The Red de Defensores is a network of indigenous human rights observers from Zapatista communities in Chiapas, Mexico. The Red, founded in May 2000, is a non-governmental organization dedicated to the promotion and defense of human rights. The Red developed an alternative model of human rights work in which community members who suffer human rights abuses at the hands of the army, paramilitaries, and the federal government assume control of their own defense. Self-determination and autonomy are the guiding principles of the Red de Defensores. The Red is currently made up of 25 community indigenous defenders from eight regions. In each case, the community chose their representative to the Red in a traditional process that assigns “cargos” (tasks) to highly respected members of the community. All of the defensores live in threatened communities that have a history of suffering from human rights abuses.
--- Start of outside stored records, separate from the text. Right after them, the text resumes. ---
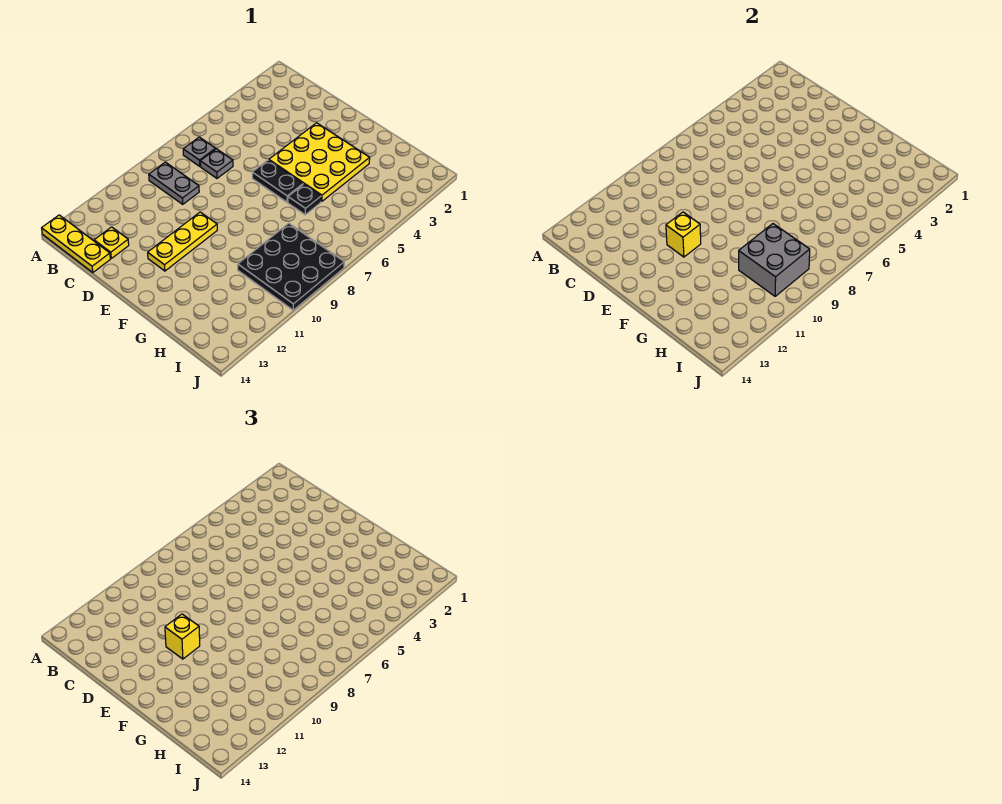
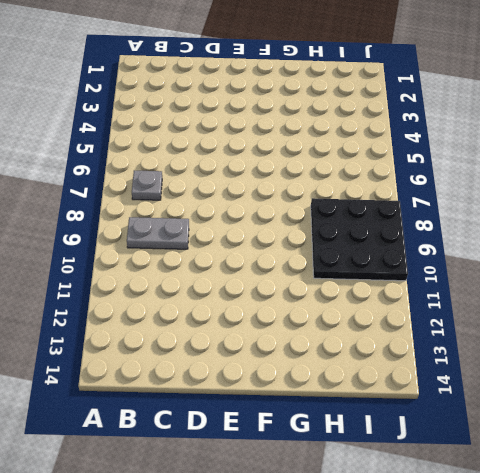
none -> yellow plate A14:C14 level 1
none -> grey plate C7 level 1
none -> yellow plate C13 level 1

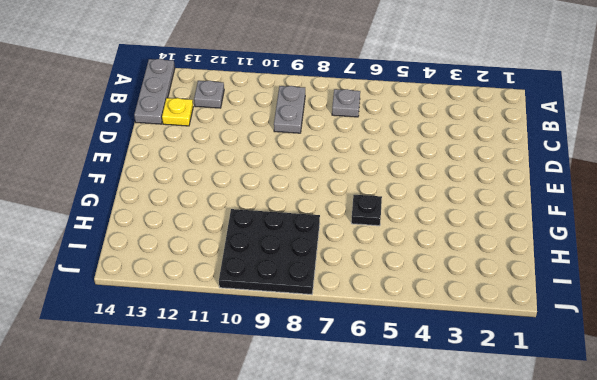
grey plate A14:C14 level 1 -> yellow plate A14:C14 level 1
grey plate B12 level 1 -> grey plate C7 level 1
none -> yellow plate E3:G5 level 1
none -> black plate E6:F6 level 1
none -> yellow plate E10:E12 level 1

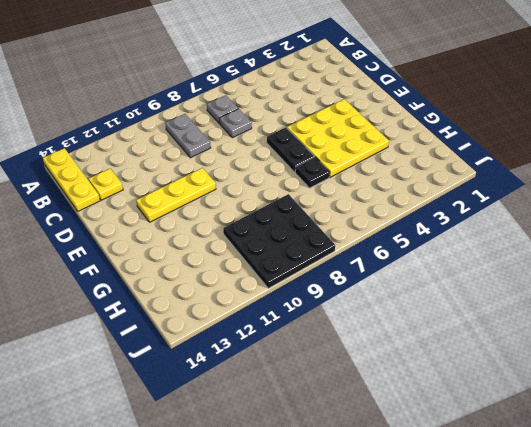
none -> yellow brick E11 level 2
none -> grey brick H9:I10 level 2
none -> yellow brick E11 level 3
The representative from the Red de Defensores will:
- Discuss threats to indigenous communities, such as NAFTA, Plan Puebla Panama, and the agricultural crisis in Mexico.
- Discuss human rights abuses in Mexico, their relationship to globalization, and how indigenous communities are working to end the abuses and impunity.
-Promote a sustainable model of international trade based on economic justice.
- Discuss the leadership of women in fair trade cooperatives.”